The Open Policy Agent (OPA) is an open-source, general-purpose policy engine that decouples policy decision-making from policy enforcement. OPA provides a high-level declarative language (Rego) that allows specifying policy as code and offers APIs to offload policy decision-making.

Note

CryptoAC currently integrates the cryptographic access control policy with OPA for role-based access control only.

Role-based Access Control Integration with the Open Policy Agent

CryptoAC integrates with OPA by synchronizing the cryptographic access control policy into an OPA document–which contains the state of the policy–and an OPA policy–which contains the logic that implements RBAC–, respectively. We implement the management and evaluation of the policy as described in the related documentation. Therefore, the OPA document consists of assignments of users and permissions to roles, i.e., it maintains the UR and PA sets of the RBAC policy only, as shown below:

{
    "ur": {
        "thomas": [
            "professor"
        ],
        "lucas": [
            "student"
        ]
    },
    "pa": {
        "professor": [
            {
                "permission":"READ",
                "resource":"exam.txt"
            },
            {
                "permission":"WRITE",
                "resource":"exam.txt"
            }
        ],
        "student": [
            {
                "permission":"READ",
                "resource":"exam.txt"
            }
        ]
    }
}

Similarly, the OPA policy (written in Rego) checks whether a given user is assigned to at least one role that has the requested permission, i.e., can perform the given operation on the given resource:

package rbac

# To use the OPA document in the policy, we need to import that document.
import data.rbac as policy

# By default, deny requests.
default allow = false

# logic that implements RBAC.
allow {
    # lookup the list of roles for the user
    roles := policy.ur[input.username]
    # for each role in that list
    r := roles[_]
    # lookup the permissions list for role r
    permissions := policy.pa[r]
    # for each permission
    p := permissions[_]
    # check if the permission granted to r matches the user's request
    p == {"permission": input.permission, "resource": input.resource}
}

Consequently, a policy evaluation request sent to the v1/data/rbac/allow RESTful APIs of OPA would contain the following payload:

{
    "input":{
        "username": "thomas",
        "permission": "READ",
        "resource":"exam"
    }
}

Warning

Currently, each modification to the cryptographic access control policy is reflected into the OPA document directly, i.e., a new OPA document is created (and replaces the old document) each time the policy is modified. Intuitively, even though still fast, this is not an optimal behaviour. However, even though OPA allows modifying the OPA document with the application/json-patch+json media, the corresponding RFC does not expect the possibility of selecting an element from a JSON array by any property (e.g., value) except by index. A possible revision adding this functionality to the RFC is currently being discussed.

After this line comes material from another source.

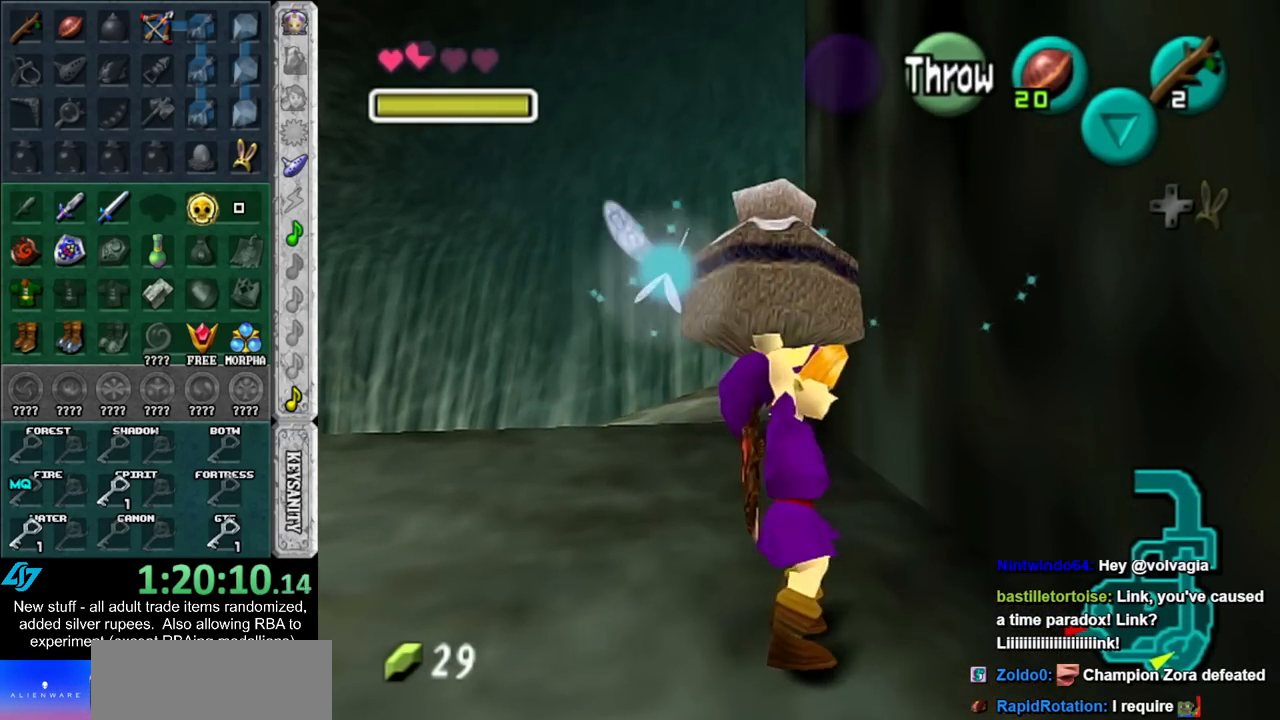
{"buttons": [], "left_stick": "center", "right_stick": "center", "events": [[200, "left_stick", "left"], [333, "R1", "down"], [367, "left_stick", "center"], [450, "R1", "up"]]}
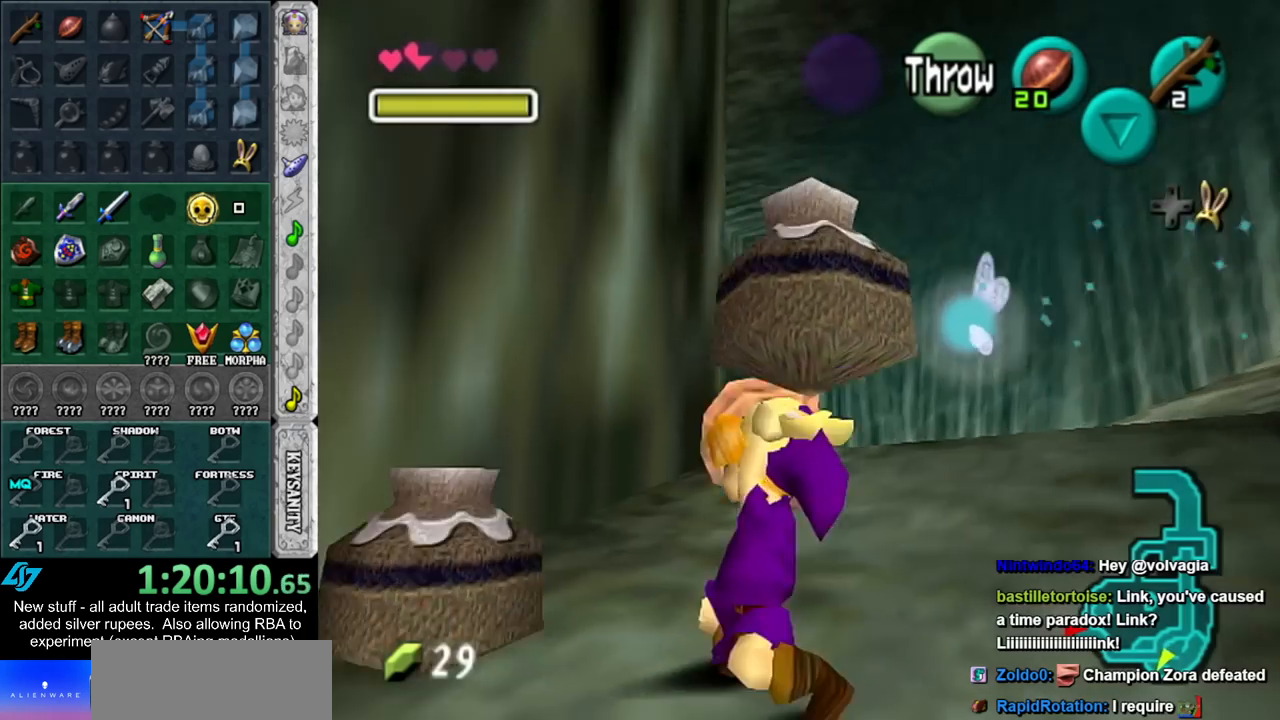
{"buttons": [], "left_stick": "center", "right_stick": "center", "events": [[17, "A", "down"], [117, "A", "up"], [183, "A", "down"], [267, "A", "up"], [333, "A", "down"], [417, "A", "up"]]}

Role-based Access Control Configuration for the Open Policy Agent

To interact with OPA, CryptoAC needs to know the endpoint (i.e., the URL and the port) on which OPA is listening to connections; see the Core Profiles section for more details. Then, at start-up, CryptoAC configures OPA with an empty OPA document–which will be modified as the cryptographic access control policy is updated–and the OPA policy implementing RBAC.

Warning

The secure deployment of OPA and the integration of CryptoAC with security features such as HTTPS communication, authentication and authorization of clients is currently under development.